Exercise brief:
Retype the listing found below exactly, but leave out each picture.

** Opening Data to process block **

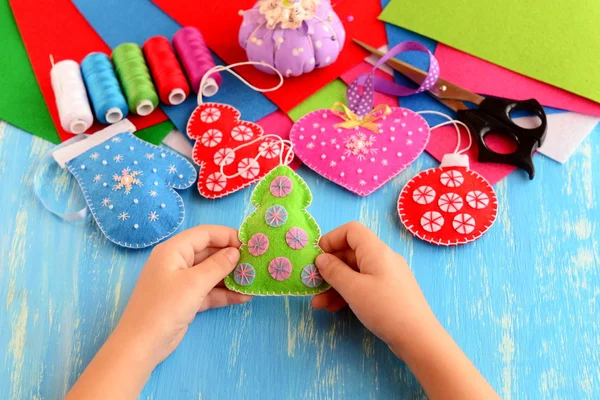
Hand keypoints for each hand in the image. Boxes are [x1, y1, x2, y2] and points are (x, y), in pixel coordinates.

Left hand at [116, 225, 252, 364]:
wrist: (141, 345)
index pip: (205, 234)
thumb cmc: (164, 307)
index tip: (249, 244)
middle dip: (232, 257)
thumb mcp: (194, 283)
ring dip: (231, 277)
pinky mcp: (186, 299)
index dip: (228, 236)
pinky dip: (224, 293)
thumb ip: (217, 265)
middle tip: (256, 262)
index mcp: (174, 250)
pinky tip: (244, 297)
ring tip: (253, 280)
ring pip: (211, 273)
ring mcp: (181, 282)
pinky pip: (209, 291)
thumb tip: (235, 252)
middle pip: (209, 252)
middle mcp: (177, 262)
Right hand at [312, 222, 436, 352]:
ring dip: (335, 285)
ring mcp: (387, 276)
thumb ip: (334, 271)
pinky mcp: (389, 292)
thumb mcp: (353, 289)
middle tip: (312, 283)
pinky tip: (334, 308)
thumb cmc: (385, 308)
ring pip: (355, 272)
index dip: (331, 239)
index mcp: (376, 250)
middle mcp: (383, 258)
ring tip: (318, 303)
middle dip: (329, 268)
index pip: (351, 230)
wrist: (418, 338)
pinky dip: (347, 293)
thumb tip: (321, 259)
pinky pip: (363, 285)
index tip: (317, 257)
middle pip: (350, 253)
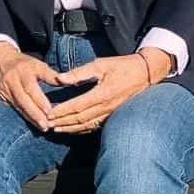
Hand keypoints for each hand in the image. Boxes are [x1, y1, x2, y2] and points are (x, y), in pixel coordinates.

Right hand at [0, 41, 60, 132]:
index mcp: (29, 66)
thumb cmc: (25, 65)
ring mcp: (7, 86)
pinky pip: (15, 107)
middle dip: (37, 111)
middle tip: (47, 123)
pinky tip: (35, 124)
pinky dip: (26, 116)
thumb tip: (72, 83)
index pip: (40, 77)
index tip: (50, 109)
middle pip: (26, 96)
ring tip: (43, 127)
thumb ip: (52, 75)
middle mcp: (16, 76)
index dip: (45, 93)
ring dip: (32, 117)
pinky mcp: (2, 94)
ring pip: (20, 104)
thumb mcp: (38, 64)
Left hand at [48, 48, 171, 133]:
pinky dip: (82, 129)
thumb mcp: (100, 64)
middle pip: (80, 119)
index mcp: (102, 93)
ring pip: (87, 125)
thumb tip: (59, 78)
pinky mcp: (114, 115)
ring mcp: (111, 113)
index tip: (48, 113)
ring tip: (56, 129)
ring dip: (70, 128)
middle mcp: (106, 107)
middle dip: (62, 122)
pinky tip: (73, 129)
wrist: (146, 73)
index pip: (76, 106)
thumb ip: (78, 73)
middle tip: (47, 124)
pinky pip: (95, 125)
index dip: (61, 111)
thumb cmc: (122, 66)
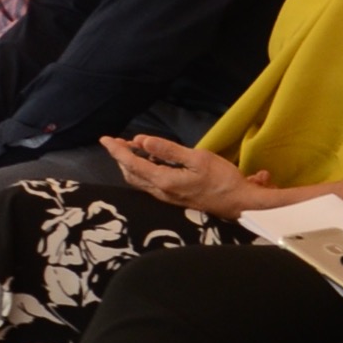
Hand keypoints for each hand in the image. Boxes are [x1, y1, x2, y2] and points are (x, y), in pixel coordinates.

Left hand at [100, 132, 254, 213]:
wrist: (238, 203)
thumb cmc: (222, 179)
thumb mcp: (198, 158)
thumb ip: (169, 150)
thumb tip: (142, 141)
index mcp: (164, 180)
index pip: (131, 164)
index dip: (116, 150)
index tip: (105, 139)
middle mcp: (160, 191)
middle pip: (130, 173)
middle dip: (121, 156)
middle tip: (119, 140)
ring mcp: (166, 196)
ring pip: (137, 180)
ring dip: (130, 163)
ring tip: (133, 147)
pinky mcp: (172, 197)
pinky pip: (148, 182)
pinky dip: (142, 169)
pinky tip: (152, 159)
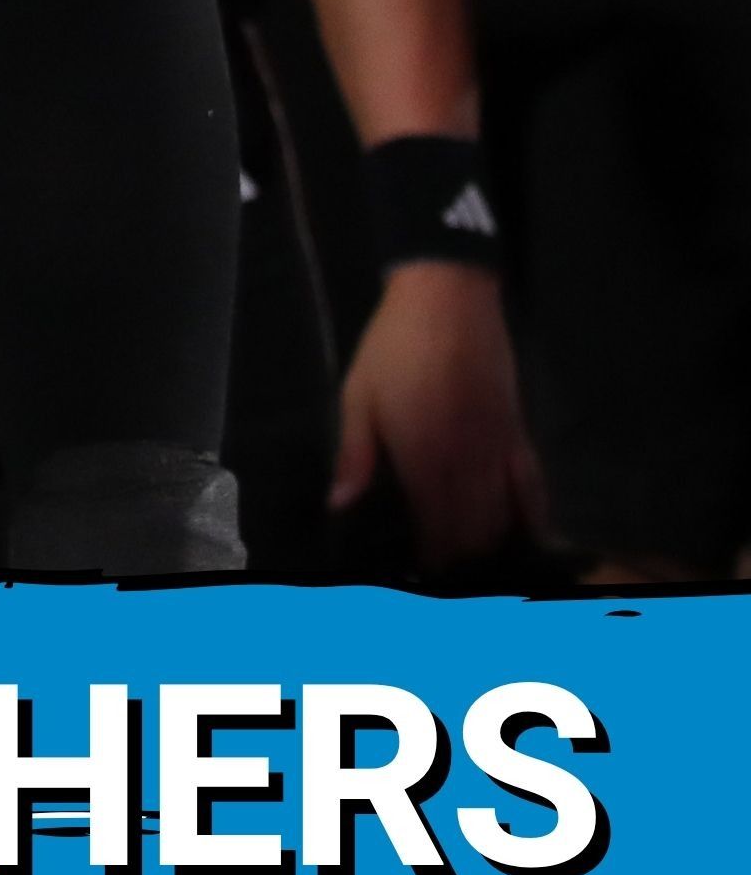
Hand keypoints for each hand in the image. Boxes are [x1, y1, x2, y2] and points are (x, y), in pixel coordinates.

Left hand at [330, 260, 545, 571]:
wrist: (445, 299)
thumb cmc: (393, 345)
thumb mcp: (358, 394)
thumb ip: (355, 454)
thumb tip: (340, 504)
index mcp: (422, 455)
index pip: (435, 525)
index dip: (434, 556)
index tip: (426, 575)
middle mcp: (465, 462)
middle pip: (472, 529)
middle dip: (462, 556)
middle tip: (449, 572)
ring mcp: (497, 449)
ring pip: (503, 514)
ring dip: (492, 542)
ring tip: (478, 563)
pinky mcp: (518, 432)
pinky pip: (533, 485)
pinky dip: (534, 515)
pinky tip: (533, 536)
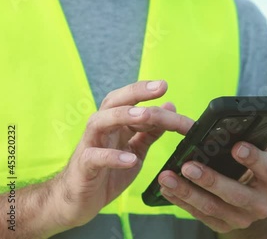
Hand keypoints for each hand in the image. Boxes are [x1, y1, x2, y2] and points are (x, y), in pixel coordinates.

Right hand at [54, 81, 193, 228]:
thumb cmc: (107, 173)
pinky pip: (95, 157)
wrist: (77, 201)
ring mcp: (90, 146)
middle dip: (136, 92)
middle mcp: (101, 130)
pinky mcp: (83, 167)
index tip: (164, 85)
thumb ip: (150, 131)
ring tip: (145, 116)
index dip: (145, 91)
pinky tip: (130, 159)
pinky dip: (112, 156)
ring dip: (122, 116)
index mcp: (114, 124)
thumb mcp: (135, 150)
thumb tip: (169, 107)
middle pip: (113, 102)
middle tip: (159, 87)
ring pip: (99, 122)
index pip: (128, 100)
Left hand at [158, 141, 266, 232]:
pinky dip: (181, 201)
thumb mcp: (261, 153)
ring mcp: (242, 218)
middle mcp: (261, 204)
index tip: (237, 147)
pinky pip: (200, 215)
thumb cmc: (254, 168)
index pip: (266, 168)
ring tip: (167, 177)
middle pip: (235, 193)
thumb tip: (239, 123)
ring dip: (187, 192)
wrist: (254, 201)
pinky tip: (167, 189)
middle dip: (210, 180)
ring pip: (212, 207)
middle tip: (188, 166)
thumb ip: (255, 139)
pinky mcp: (223, 226)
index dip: (253, 158)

** Closing Data to process block **

Result of this exercise:
Hand keypoints for each hand in the image. Boxes are [x1, y1, x2, y2] and points are (x, y), in pixel coordinates.

Left hand at [116, 225, 252, 364]:
wrist: (141, 345)
index pip: (205, 234)
thumb cmc: (164, 307)
index tip: (249, 244)
middle dip: (232, 257)
thumb mcp: (194, 283)
ring dip: (231, 277)
pinky mcp: (186, 299)
index dip: (228, 236)
pinky dip: (224, 293)
thumb ip: (217, 265)
middle tip: (256, 262)
index mcp: (174, 250)
pinky tip: (244, 297)
ring tip: (253, 280)
ring pip: (211, 273)
ring mcp: (181, 282)
pinky pip: (209, 291)
thumb tip: (235, 252)
middle pip: (209, 252)
middle mcp: (177, 262)
Right hand at [312, 222, 436, 352]:
ring dip: (335, 285)
ring mcp: (387, 276)
thumb ip: (334, 271)
pinky mcp: (389, 292)
thumb mcp: (353, 289)
middle tip: (312, 283)
pinky tip: (334, 308)
thumb cmc: (385, 308)
ring pip: (355, 272)
index dip: (331, 239)
index mcp: (376, 250)
middle mcp: (383, 258)
ring tip: (318, 303)
middle dip: (329, 268)
index pip: (351, 230)
wrist: (418, 338)
pinky dip: (347, 293)
thumb tip: (321, 259)
pinky pip: (363, 285)
index tip: (317, 257)
middle pip: (350, 253)
Hand keypoints for each hand in the image. Boxes are [x1, y1, x2, y2] and points are (x, y), in pixel coordinates.

Right hand at [0, 41, 60, 132]:
index mcp: (29, 66)
thumb cmc: (25, 65)
ring mcp: (7, 86)
pinky pip: (15, 107)
middle dip: (37, 111)
middle tip: (47, 123)
pinky tip: (35, 124)
pinky dip: (26, 116)
thumb tip: (72, 83)
index pip: (40, 77)
index tip: (50, 109)
middle pip: (26, 96)
ring tip: (43, 127)
thumb ip: (52, 75)
middle mcp: (16, 76)
index dip: (45, 93)
ring dip: (32, 117)
pinky mcp: (2, 94)
ring pip: (20, 104)
thumb mcp: (38, 64)
Left hand at [48, 48, 171, 133]:
pinky dip: (82, 129)
thumb mcp: (100, 64)
middle pip: (80, 119)
index mcp: (102, 93)
ring pip: (87, 125)
thumb tip: (59, 78)
pinky mcp: (114, 115)
ring mcp: (111, 113)
index tip: (48, 113)
ring tip: (56, 129)
ring dip: (70, 128)
middle mcp: (106, 107)
middle dip: (62, 122)
pinky tip: (73, 129)
wrist: (146, 73)
index pip: (76, 106)
thumb ip: (78, 73)
middle tip: (47, 124)
pinky pip: (95, 125)
index dip: (61, 111)
thumb cmc: (122, 66)
Hand keypoints for each hand in the image. Boxes are [x1, y1, x2, y2] and points are (x, y), in pixel coordinates.

Left hand at [100, 132, 254, 213]:
wrist: (238, 203)
thumb cmc: (222, 179)
thumb mcp: (198, 158)
thumb ip: (169, 150)
thumb tip: (142, 141)
index mcp: (164, 180)
index pip: (131, 164)
index dip: (116, 150)
index tip: (105, 139)
middle mcp: (160, 191)
middle pip: (130, 173)
middle dip: (121, 156)
middle tip: (119, 140)
ring mcp: (166, 196)
ring pip: (137, 180)
ring dip: (130, 163)
ring tip: (133, 147)
pinky mcp: (172, 197)
pinky pip: (148, 182)
pinky dip: (142, 169)
pinky tip: (152, 159)
Hand keypoints for each hand in the image. Boxes are [x1, y1, x2, y2] and points are (x, y), in pixel coordinates.

Left hand at [330, 260, 545, 571]:
wrist: (445, 299)
thumb cmc: (393, 345)
thumb mcp: (358, 394)
thumb ip: (355, 454)
thumb tip: (340, 504)
index mcp: (422, 455)
index pip: (435, 525)
index dip: (434, 556)
index tip: (426, 575)
middle mcp: (465, 462)
middle pip: (472, 529)
middle dip: (462, 556)
middle tip: (449, 572)
ring mcp: (497, 449)
ring pip: (503, 514)
ring dip: (492, 542)
ring tip: (478, 563)
pinky mcp: (518, 432)
pinky pip: (533, 485)
pinky dip: (534, 515)
pinky tip: (533, 536)
Hand keypoints for each hand in the image. Boxes are [x1, y1, x2, y2] and points are (x, y), in pixel coordinates.

Right hand at [54, 81, 193, 228]:
thumb cmc: (107, 173)
pinky pip: (95, 157)
wrist: (77, 201)
ring mcp: (90, 146)
middle dip: (136, 92)
middle mcp: (101, 130)
pinky mcp: (83, 167)
index tip: (164, 85)
thumb ip: (150, 131)
ring tip: (145, 116)
index dip: (145, 91)
pinky tip: (130, 159)
pinky dip: (112, 156)
ring dip: (122, 116)
index mcp: (114, 124)
thumb mcp: (135, 150)
thumb tip: (169, 107)
middle pip: (113, 102)
middle tip: (159, 87)
ring pip: (99, 122)
index pip: (128, 100)
Left hand at [158, 141, 266, 232]:
pinky dip: (181, 201)
thumb mcp: (261, 153)
ring mcp: (242, 218)
middle mcp: (261, 204)
index tip: (237, 147)
pinky pip: (200, 215)
thumb cmc: (254, 168)
index pip: (266, 168)
ring tip: (167, 177)
middle pip: (235, 193)
thumb tip: (239, 123)
ring dip: (187, 192)
wrist: (254, 201)
pinky tip: (167, 189)
middle dip: (210, 180)
ring pip: (212, 207)
middle tip: (188, 166)
thumb ip: (255, 139)
pinky mcp: (223, 226)
index dip: (253, 158)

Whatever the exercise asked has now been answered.